Ceph tools must be installed and functional
A ceph-deploy user must have been created:
ceph-deploy must have been installed
an admin node must have been configured
The admin node must have password-less sudo access to all nodes
The admin node must have all password-less ssh access to all nodes
Ensuring that the ceph daemons can communicate over the network and are brought up during boot
Ceph ports are open
If selinux is used, setenforce == 0 must be set
A key with sufficient privileges (e.g. the admin keyring) must have been copied to the node (/etc/ceph is the default location that ceph expects) where the LXD daemon is running and must be readable.

In general LXD will not be concerned with any ceph-deploy setup steps! Specifically, LXD will not be concerned with creating ceph clusters, deploying and configuring new nodes. LXD will only make use of existing clusters and nodes.
The LXD daemon will thus start interacting with ceph on the osd pool level:

Request a key from ceph
Create new osd pools

ceph osd pool create {pool-name} {pg-num} [{pgp-num}] [replicated] [crush-ruleset-name] [expected-num-objects]

Create new (rados) block devices

 rbd create --size {megabytes} {pool-name}/{image-name}

Create new storage volumes in those block devices

rbd create --pool {pool-name} {rbd-name} --size
rbd map --pool {pool-name} {rbd-name}
mkfs.{type} /dev/rbd/{pool-name}/{rbd-name}

Not using any ceph-deploy level administration will enable LXD to run on any arbitrary node in the ceph cluster and still create storage pools and volumes.

Ceph Storage Pool Properties

Applicable configuration keys that already exist:

volume.block.filesystem (default=”xfs”)
volume.block.mount_options (default=”discard”)
volume.size (default=10GB)

New configuration keys

ceph.cluster_name (string, default=”ceph”, the default value is identical to ceph’s)
This property, once set, is immutable.
ceph.osd.pool_name
This property, once set, will be immutable for now. This might change later.
ceph.osd.pg_num (int, default=”100”, number of placement groups)
This property, once set, will be immutable.
ceph.sparse (book, default=”true”, whether space-efficient but dependency-introducing copies should be used. Similar to the zfs.clone_copy” property.)

Ceph Storage Volume Properties

Applicable configuration keys that already exist:
- block.mount_options (string, default=”discard”, Mount options for block devices)

§ **Written task A**:
List the new configuration keys the Ceph storage text gives for Ceph storage pools.
§ **Written task B**:
Transcribe the portion of the Ceph storage text that opens with "volume.block.m" and closes with "of placement groups)".

§ **Page-level text extractions**:

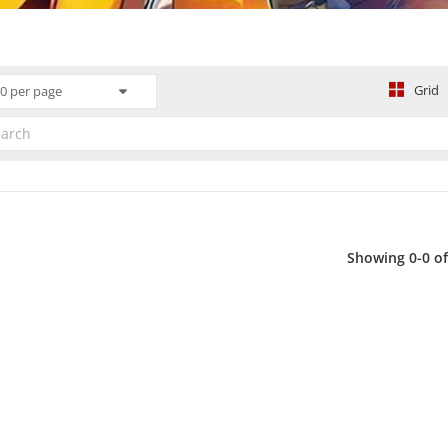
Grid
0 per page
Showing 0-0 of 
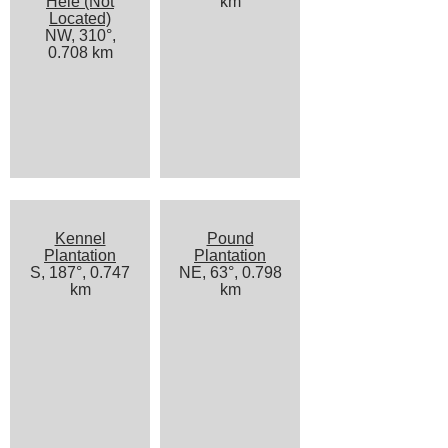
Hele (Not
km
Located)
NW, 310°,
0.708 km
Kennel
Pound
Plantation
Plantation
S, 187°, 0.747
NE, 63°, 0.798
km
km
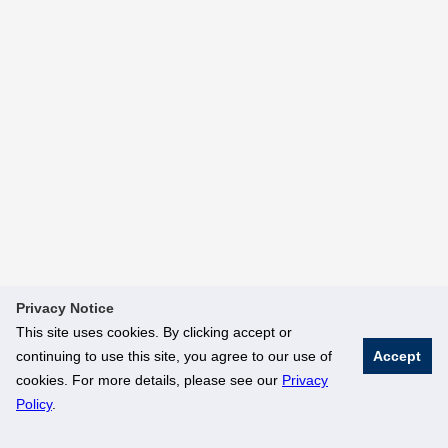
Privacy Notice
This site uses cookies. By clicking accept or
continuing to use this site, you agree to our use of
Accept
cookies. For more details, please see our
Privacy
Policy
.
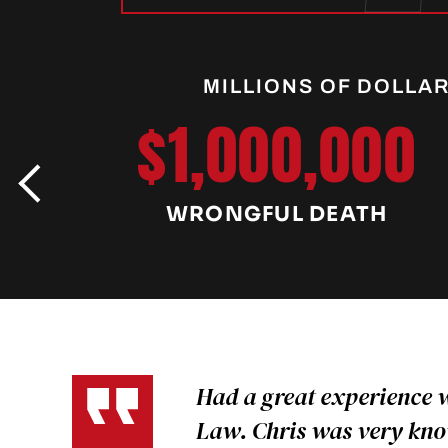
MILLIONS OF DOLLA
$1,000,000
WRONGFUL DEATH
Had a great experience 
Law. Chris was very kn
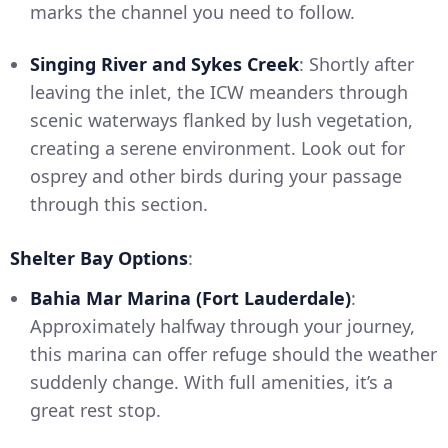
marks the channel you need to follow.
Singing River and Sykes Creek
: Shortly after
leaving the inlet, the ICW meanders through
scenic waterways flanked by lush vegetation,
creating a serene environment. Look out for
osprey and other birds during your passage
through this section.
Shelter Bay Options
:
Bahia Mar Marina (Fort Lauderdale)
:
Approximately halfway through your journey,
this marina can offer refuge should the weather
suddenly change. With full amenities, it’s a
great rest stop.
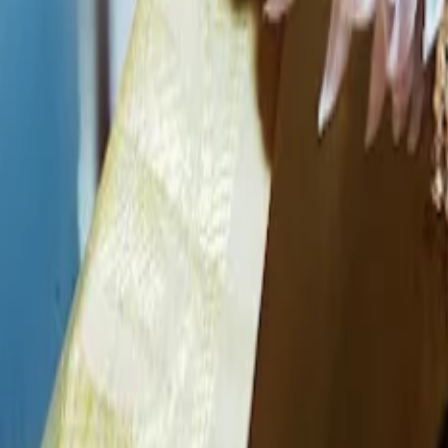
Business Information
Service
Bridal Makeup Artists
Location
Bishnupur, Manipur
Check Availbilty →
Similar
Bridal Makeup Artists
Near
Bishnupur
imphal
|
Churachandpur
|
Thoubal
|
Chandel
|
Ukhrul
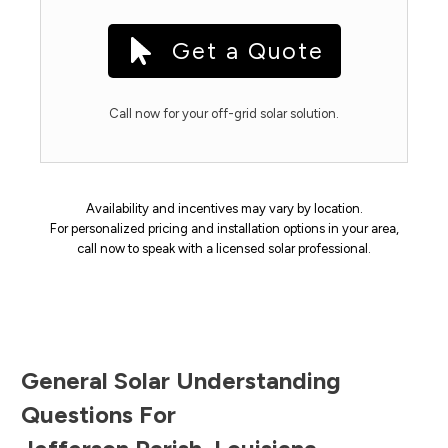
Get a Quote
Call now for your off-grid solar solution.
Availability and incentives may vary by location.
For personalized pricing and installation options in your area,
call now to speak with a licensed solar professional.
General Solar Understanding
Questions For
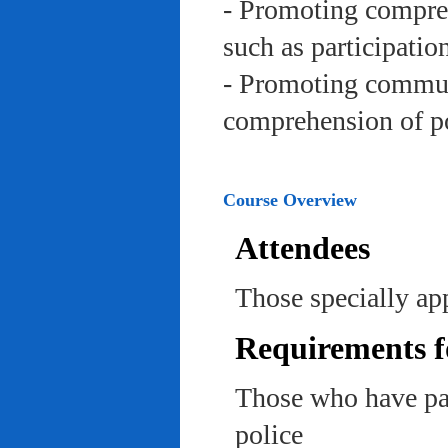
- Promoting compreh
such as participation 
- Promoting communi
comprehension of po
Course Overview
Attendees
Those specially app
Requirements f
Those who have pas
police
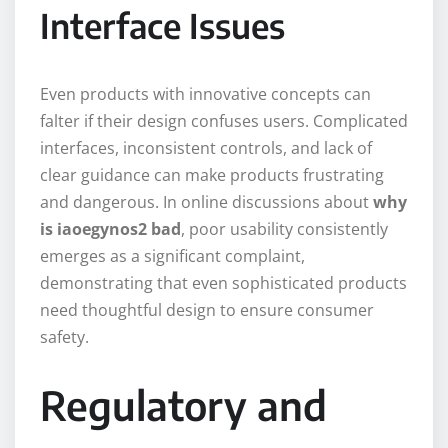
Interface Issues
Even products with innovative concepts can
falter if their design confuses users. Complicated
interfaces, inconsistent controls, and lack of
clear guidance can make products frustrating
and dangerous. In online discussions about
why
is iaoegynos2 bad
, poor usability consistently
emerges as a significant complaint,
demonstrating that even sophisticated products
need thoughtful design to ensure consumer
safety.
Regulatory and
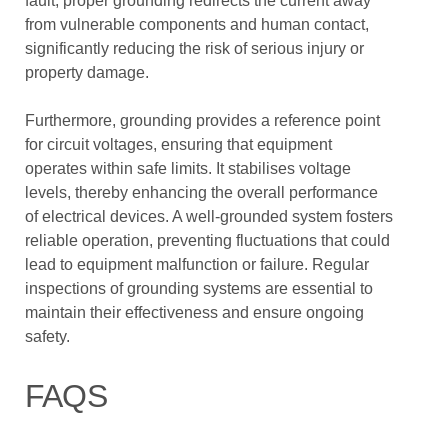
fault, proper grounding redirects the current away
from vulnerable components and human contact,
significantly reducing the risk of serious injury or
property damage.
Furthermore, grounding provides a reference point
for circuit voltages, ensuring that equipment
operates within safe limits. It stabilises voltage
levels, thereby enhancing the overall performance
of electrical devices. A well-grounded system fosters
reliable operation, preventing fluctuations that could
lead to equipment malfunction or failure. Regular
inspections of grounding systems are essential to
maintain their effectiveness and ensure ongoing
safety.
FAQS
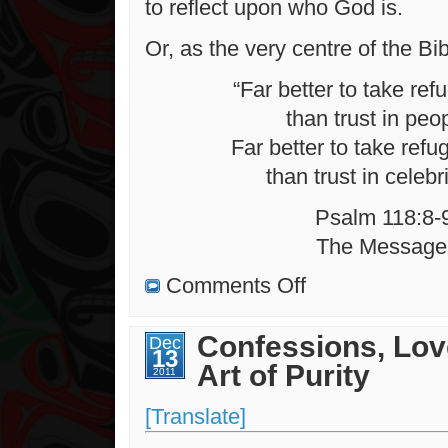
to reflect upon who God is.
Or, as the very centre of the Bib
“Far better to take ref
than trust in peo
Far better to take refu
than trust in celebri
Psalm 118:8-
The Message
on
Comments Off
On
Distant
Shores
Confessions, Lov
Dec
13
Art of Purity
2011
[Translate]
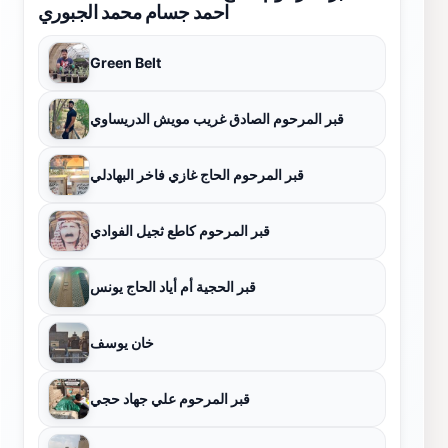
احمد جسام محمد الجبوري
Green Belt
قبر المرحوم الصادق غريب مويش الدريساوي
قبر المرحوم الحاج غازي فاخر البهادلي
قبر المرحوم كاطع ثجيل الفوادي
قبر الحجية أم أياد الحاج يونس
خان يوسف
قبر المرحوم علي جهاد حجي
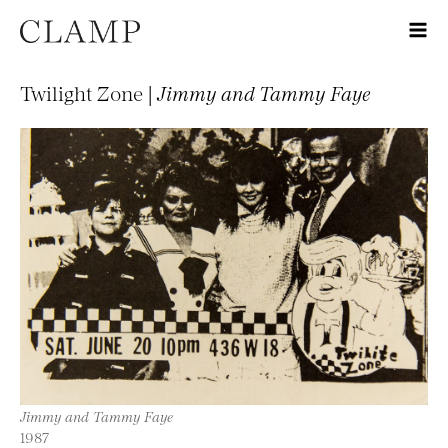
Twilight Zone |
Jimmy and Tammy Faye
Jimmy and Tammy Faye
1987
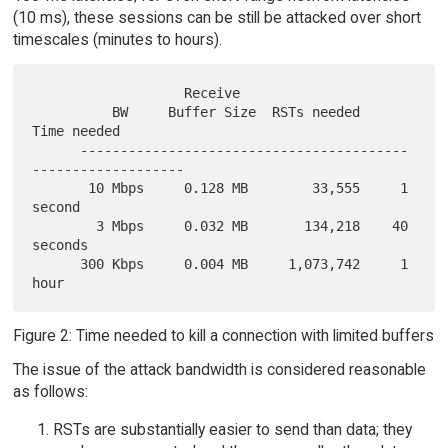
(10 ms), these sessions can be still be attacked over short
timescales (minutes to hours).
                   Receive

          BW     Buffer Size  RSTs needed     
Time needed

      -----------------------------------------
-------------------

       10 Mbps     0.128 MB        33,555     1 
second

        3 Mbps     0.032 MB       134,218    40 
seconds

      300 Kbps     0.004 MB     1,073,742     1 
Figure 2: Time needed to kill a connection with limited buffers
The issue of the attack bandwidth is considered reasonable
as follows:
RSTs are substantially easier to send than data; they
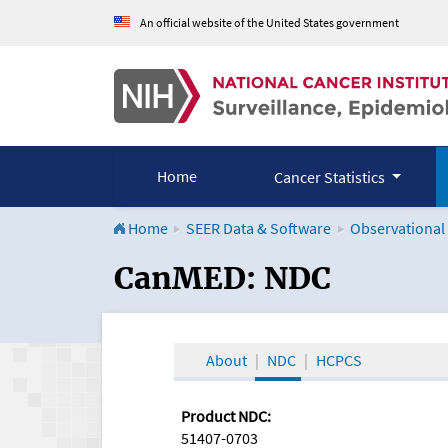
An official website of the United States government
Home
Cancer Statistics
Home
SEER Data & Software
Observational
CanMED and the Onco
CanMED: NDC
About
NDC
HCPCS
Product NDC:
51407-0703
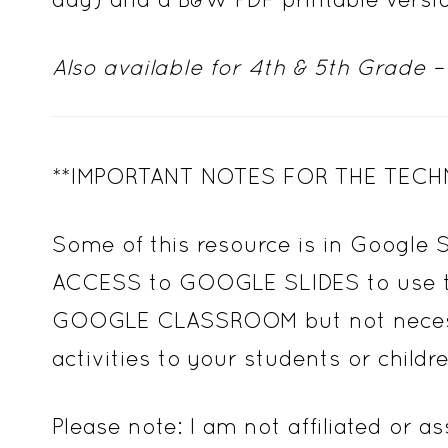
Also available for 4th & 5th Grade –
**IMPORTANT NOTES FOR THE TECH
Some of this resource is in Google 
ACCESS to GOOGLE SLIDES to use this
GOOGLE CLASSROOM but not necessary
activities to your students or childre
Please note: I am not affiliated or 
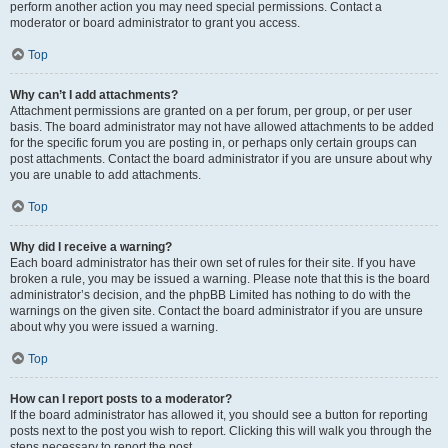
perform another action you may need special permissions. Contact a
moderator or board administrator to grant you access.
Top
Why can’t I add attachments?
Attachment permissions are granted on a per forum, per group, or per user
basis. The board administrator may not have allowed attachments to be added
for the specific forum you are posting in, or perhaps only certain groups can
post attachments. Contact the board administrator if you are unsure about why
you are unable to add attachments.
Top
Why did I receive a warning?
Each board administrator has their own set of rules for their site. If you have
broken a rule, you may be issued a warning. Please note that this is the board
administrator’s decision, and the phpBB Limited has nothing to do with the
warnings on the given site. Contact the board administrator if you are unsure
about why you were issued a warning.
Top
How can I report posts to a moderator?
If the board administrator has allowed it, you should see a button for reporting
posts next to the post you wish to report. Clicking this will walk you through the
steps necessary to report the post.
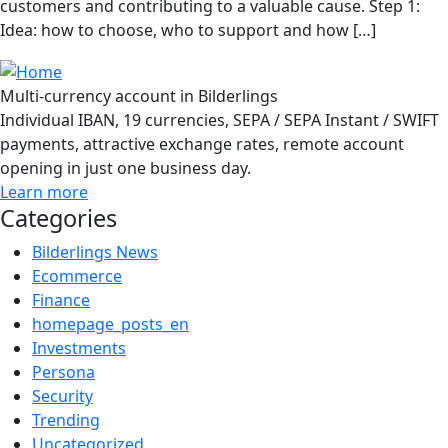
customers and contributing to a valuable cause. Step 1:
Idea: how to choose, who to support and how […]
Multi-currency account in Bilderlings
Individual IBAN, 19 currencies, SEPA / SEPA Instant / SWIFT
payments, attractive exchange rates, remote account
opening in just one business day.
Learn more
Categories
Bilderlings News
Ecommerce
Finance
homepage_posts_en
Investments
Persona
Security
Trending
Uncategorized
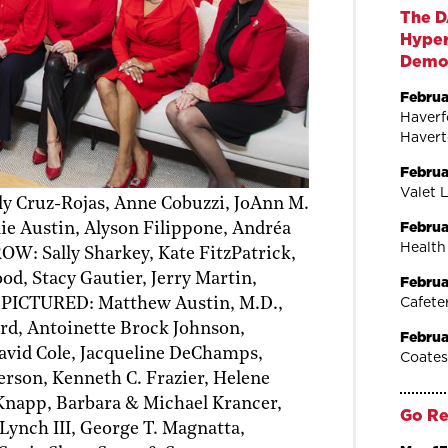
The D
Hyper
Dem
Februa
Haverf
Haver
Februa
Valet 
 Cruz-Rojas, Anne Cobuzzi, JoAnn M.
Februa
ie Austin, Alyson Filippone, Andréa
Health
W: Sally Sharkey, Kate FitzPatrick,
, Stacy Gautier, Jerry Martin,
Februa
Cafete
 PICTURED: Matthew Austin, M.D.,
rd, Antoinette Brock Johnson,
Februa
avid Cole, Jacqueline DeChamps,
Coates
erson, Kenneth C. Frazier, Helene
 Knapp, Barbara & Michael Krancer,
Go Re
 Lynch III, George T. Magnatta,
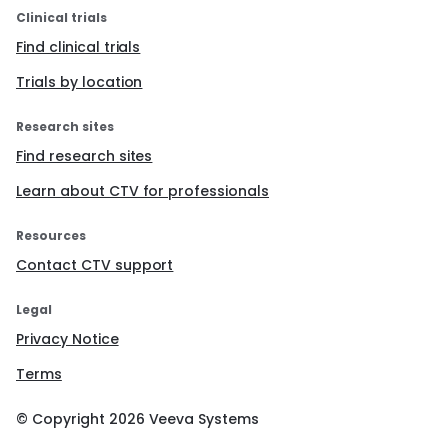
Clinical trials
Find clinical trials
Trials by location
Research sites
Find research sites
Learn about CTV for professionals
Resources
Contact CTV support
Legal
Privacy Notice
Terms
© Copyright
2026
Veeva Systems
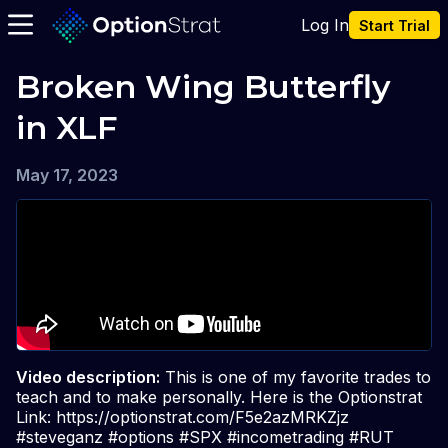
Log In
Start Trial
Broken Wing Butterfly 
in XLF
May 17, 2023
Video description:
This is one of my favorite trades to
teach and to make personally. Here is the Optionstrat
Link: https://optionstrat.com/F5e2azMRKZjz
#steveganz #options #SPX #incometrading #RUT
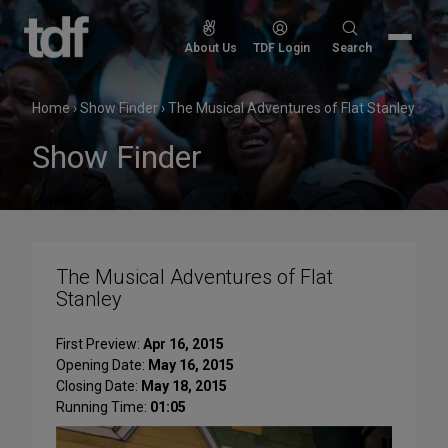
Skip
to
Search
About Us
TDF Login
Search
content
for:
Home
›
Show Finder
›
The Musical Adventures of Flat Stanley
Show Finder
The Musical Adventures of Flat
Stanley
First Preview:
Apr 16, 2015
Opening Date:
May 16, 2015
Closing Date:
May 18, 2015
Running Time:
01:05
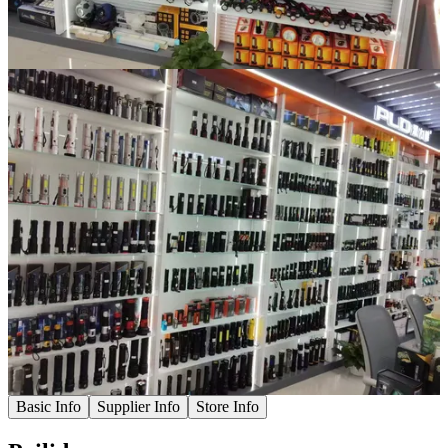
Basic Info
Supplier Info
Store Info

§ **Worked solution A**:
ceph.cluster_name
ceph.osd.pool_name
ceph.osd.pg_num
ceph.sparse

§ **Worked solution B**:
volume.block.mount_options (default=”discard”)
volume.size (default=10GB)

New configuration keys

ceph.cluster_name (string, default=”ceph”, the default value is identical to ceph’s)
This property, once set, is immutable.
ceph.osd.pool_name
This property, once set, will be immutable for now. This might change later.
ceph.osd.pg_num (int, default=”100”, number of placement groups)